The best way to know your supply is to develop a resource management plan within the constructs of agile project methodology. This means having a normalized and manageable set of roles, a functioning and well-maintained skills database and alignment and mapping to resource management processes.

Sometimes resource managers lose sight of actual resources for projects that are less structured because team managers maintain tighter control over how to use their resources. This frequently results in violating a key resource management principle that dictates the transparency of resources to other potential users in the enterprise. Therefore, it is important to retain some way of tracking use of allocated resources using some common definition of supply allocation.

Predicting Demand

Defining the demand side can be more difficult with agile because a customer or a single project commonly determines it. Most IT work is already funded with expectations for a start, middle and end. Agile disrupts this somewhat, as it focuses more on the solution and how to incrementally create the solution to meet the needs of the business.   

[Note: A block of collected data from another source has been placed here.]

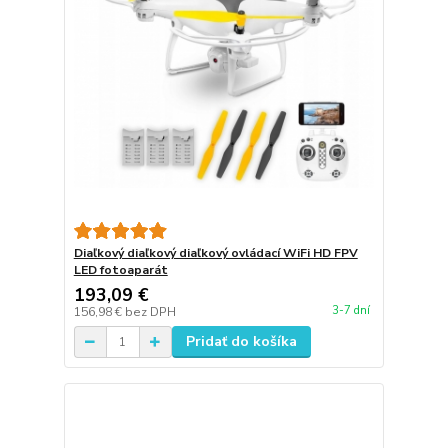
Diaľkový diaľkový diaľkový ovládací WiFi HD FPV
LED fotoaparát
193,09 €
3-7 dní
156,98 €
bez DPH
Pridať do košíka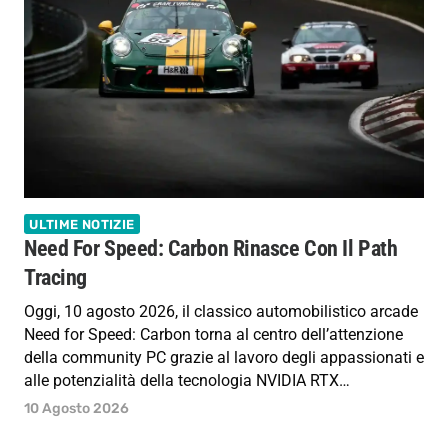
ULTIME NOTIZIE
Need For Speed: Carbon Rinasce Con Il Path
Tracing
Oggi, 10 agosto 2026, il classico automobilistico arcade
Need for Speed: Carbon torna al centro dell’attenzione
della community PC grazie al lavoro degli appassionati e
alle potenzialità della tecnologia NVIDIA RTX…
10 Agosto 2026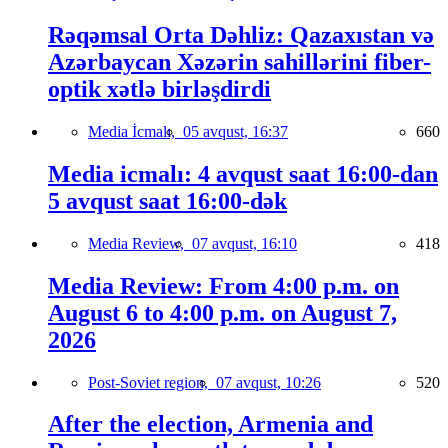
Rəqəmsal Orta Dəhliz: Qazaxıstan və
Azərbaycan Xəzərin sahillərini fiber-
optik xətlə birləşdirdi
Media İcmalı,
05 avqust, 16:37
660
Media icmalı: 4 avqust saat 16:00-dan
5 avqust saat 16:00-dək
Media Review,
07 avqust, 16:10
418
Media Review: From 4:00 p.m. on
August 6 to 4:00 p.m. on August 7,
2026
Post-Soviet region,
07 avqust, 10:26
520
After the election, Armenia and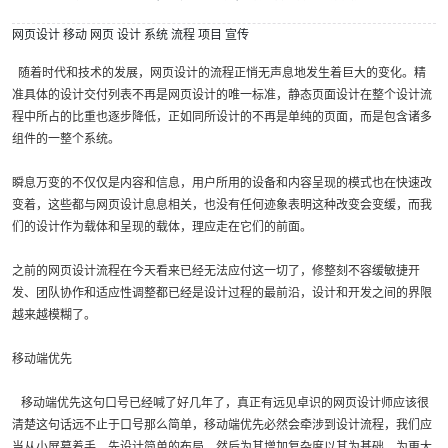
网页设计
移动
网页
设计
系统
流程
项目
宣传
随着时代和技术的发展，网页设计的流程正悄无声息地发生着巨大的变化。精
准具体的设计交付列表不再是网页设计的唯一标准，静态页面设计在整个设计流
程中所占的比重也逐步降低，正如同所设计的不再是单纯的页面，而是包含诸多
组件的一整个系统。
瞬息万变的不仅仅是内容和信息，用户所用的设备和内容呈现的模式也在快速改
变着，这些都与网页设计息息相关，也没有任何迹象表明这种改变会变缓，而我
们的设计作为载体和呈现的载体，理应走在它们的前面。
之前的网页设计流程在今天看来已经无法应付这一切了，修整刻不容缓敏捷开
发、团队协作和适应性调整都已经是设计过程的最前沿，设计和开发之间的界限
越来越模糊了。
移动端优先
移动端优先这句口号已经喊了好几年了，真正有远见卓识的网页设计师应该很
清楚这句话远不止于口号那么简单，移动端优先必然会牵涉到设计流程，我们应
当从小屏幕着手，先设计简单的布局，然后为其增加复杂度以其为基础，为更大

Understand, a product backlog is not a project plan. It's essential to force a standard definition of resource demand. This is still project work therefore, we still define the demand in terms of a project. The project may serve many masters such as multiple customers or multiple businesses. As a result, project teams should show some flexibility in defining projects, while making sure to develop a common vocabulary with your delivery stakeholders. This common vocabulary can then be used as part of your forecasting efforts for demand planning.

Related Article: How Software Can Aid Testing in Agile Environments

Adapting to the Iterative Process of Agile

It is more difficult to plan and forecast future resources for projects without the rigor a waterfall methodology provides. With agile, usually the end dates are a little less firm. One way to address this is to get teams more comfortable operating with “directionally correct” data.

Even with waterfall projects, the future is uncertain. We can only define the future with the information we have and how we interpret it. This information can often change, forcing us to adapt. Don’t become overly exasperated when the future is unknown. Instead, force project managers to estimate future iterations and sprints, even if the plans are subject to change.

Related Article: Don't Go Chasing Waterfalls in Your Software Projects

Focus on the Result, Not the End Date

Ask if a project will end on a given date, and the answer might be “it depends.” That is not very reassuring for a resource manager. However, a project end date isn’t necessarily as significant an issue for an agile environment where work is typically defined in sprints. Each sprint might be two to four weeks long. During this time, assigned resources may be dedicated to four or six full sprints during the project. Resources can change for each sprint, but it is more likely that many of the resources will work consecutive sprints. Keep the team focused on the resulting product.

Final Considerations

Because of the very nature of operating with an agile methodology, the churn of sprints can take a toll on productivity. Supporting agile usually requires more resource managers who have to focus on tracking productivity and utilization in a highly iterative environment.  

A smart resource manager will monitor planned versus actual hours data and reporting to govern that the defined assignments of resources result in roughly the right number of hours on their timesheets. If gaps or trends of underutilization to the assignments begin to surface, the manager needs to discuss improved ways to assign and allocate resources.